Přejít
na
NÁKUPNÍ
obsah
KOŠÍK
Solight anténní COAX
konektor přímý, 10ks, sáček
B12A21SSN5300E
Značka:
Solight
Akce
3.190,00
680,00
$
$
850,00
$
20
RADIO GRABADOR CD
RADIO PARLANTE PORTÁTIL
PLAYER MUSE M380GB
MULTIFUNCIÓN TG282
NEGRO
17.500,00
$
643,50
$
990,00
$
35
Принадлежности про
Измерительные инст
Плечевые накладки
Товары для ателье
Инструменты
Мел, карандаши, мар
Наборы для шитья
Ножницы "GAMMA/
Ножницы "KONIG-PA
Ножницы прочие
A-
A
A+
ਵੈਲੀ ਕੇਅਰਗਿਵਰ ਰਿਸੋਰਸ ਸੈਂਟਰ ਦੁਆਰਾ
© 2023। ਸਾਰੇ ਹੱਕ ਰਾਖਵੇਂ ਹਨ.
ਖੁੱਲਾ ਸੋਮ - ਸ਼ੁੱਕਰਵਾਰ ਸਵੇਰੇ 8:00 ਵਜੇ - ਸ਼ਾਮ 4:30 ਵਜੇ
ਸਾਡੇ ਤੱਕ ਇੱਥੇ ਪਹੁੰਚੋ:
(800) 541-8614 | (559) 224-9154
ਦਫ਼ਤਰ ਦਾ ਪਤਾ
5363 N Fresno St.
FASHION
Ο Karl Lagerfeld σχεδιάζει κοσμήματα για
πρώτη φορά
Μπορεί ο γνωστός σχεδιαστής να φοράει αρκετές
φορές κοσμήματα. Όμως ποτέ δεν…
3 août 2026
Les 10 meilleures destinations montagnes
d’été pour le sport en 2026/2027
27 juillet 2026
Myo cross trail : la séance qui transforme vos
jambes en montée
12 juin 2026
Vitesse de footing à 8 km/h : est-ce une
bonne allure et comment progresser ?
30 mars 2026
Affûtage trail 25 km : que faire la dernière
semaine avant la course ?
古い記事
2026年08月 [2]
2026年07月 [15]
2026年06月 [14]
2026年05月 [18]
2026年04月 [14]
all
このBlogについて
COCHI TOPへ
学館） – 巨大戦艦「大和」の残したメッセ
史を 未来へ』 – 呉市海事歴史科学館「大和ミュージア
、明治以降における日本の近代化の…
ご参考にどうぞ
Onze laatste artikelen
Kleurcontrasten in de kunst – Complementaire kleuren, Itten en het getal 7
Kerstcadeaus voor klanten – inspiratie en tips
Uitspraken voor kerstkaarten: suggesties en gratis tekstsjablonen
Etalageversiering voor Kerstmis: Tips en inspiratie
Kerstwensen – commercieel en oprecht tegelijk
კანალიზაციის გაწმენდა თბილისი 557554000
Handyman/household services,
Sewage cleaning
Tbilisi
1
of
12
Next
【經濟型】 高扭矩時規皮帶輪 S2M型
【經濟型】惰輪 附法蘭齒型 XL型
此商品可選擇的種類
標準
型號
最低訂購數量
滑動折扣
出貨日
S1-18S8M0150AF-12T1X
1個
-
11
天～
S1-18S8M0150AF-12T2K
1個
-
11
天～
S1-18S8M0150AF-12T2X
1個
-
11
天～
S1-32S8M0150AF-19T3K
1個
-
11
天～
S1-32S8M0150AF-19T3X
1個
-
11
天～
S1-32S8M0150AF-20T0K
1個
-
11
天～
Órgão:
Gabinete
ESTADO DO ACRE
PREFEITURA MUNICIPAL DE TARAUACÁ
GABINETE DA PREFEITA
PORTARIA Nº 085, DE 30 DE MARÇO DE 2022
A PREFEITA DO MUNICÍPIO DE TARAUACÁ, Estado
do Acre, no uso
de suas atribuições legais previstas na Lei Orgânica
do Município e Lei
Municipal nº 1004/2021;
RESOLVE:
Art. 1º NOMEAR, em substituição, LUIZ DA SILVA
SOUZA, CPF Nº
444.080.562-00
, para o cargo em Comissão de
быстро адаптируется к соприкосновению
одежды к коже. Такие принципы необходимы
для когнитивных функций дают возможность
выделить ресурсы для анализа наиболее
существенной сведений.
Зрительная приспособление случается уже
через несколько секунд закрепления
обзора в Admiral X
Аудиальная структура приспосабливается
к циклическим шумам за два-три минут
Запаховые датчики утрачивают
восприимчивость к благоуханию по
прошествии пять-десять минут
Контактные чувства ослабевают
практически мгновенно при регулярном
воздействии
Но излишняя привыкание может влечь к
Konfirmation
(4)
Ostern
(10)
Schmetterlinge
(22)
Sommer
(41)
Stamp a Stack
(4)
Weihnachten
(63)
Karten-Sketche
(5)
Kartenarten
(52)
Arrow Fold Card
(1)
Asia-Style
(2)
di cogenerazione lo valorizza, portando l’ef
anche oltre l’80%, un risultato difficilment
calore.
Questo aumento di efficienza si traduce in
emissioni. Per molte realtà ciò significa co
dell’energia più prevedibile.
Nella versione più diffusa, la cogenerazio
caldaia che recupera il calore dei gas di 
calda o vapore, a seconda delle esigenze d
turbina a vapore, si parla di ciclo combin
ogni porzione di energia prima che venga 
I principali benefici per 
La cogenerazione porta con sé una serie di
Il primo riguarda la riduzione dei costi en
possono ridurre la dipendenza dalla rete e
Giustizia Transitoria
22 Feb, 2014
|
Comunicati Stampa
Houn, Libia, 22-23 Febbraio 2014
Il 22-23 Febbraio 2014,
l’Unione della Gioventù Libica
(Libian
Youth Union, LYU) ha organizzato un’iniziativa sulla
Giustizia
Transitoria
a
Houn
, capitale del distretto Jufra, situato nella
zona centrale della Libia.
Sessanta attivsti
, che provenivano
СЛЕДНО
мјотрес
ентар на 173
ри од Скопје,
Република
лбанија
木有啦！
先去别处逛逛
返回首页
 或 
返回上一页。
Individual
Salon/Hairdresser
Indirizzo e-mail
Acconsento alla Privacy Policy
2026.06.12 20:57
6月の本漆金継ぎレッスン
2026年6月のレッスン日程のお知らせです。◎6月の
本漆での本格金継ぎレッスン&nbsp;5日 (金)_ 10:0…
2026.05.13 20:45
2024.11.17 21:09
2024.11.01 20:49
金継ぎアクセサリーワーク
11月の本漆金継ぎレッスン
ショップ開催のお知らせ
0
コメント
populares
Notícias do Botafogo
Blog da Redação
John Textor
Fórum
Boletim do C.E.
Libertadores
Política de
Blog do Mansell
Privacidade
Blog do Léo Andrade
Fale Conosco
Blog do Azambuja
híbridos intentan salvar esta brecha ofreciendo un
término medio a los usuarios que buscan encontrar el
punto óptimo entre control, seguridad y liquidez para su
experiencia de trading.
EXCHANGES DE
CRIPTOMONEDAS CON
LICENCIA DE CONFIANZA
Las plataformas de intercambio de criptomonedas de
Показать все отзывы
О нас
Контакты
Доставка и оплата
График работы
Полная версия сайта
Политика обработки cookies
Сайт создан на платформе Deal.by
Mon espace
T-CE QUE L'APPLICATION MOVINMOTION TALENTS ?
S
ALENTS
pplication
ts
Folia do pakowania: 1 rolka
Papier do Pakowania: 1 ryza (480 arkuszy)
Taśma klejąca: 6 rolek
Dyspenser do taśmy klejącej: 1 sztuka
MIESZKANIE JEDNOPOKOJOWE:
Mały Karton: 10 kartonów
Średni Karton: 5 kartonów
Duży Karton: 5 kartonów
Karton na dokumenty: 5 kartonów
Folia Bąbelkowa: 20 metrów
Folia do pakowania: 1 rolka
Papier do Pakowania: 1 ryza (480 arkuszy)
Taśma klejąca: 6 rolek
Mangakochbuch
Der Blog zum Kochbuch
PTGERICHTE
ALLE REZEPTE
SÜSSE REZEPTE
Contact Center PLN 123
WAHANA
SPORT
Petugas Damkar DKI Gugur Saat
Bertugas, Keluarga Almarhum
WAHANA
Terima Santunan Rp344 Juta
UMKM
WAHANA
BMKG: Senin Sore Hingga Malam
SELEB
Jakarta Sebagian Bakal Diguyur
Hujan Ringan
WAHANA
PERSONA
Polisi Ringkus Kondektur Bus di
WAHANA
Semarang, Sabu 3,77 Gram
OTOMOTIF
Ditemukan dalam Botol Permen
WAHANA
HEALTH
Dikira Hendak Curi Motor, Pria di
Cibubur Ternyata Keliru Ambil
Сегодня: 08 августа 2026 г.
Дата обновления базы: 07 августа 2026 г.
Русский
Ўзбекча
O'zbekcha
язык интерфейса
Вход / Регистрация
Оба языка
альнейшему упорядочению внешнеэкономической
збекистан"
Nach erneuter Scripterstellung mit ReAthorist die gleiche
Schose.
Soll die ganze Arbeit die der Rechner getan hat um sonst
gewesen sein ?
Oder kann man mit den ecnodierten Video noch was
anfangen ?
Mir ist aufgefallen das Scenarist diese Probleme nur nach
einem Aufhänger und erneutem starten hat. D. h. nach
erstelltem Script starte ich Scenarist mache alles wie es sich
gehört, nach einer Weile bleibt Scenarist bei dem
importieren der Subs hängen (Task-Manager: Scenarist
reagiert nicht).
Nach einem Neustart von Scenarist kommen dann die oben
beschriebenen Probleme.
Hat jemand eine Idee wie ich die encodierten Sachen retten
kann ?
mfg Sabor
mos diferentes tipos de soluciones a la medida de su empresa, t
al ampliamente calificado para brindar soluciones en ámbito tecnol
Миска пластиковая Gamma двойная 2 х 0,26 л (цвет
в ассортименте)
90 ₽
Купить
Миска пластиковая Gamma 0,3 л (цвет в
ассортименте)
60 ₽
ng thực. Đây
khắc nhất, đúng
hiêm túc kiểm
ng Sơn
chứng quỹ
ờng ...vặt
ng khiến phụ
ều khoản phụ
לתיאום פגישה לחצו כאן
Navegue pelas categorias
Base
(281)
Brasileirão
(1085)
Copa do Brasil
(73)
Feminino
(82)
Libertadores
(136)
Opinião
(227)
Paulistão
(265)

*Work to be completed*:
Which lines in the entries above contain the string "trail", with case counting? Gather every such line in full.

*Task result*:
Myo cross trail : la séance qui transforme vos
Affûtage trail 25 km : que faire la dernière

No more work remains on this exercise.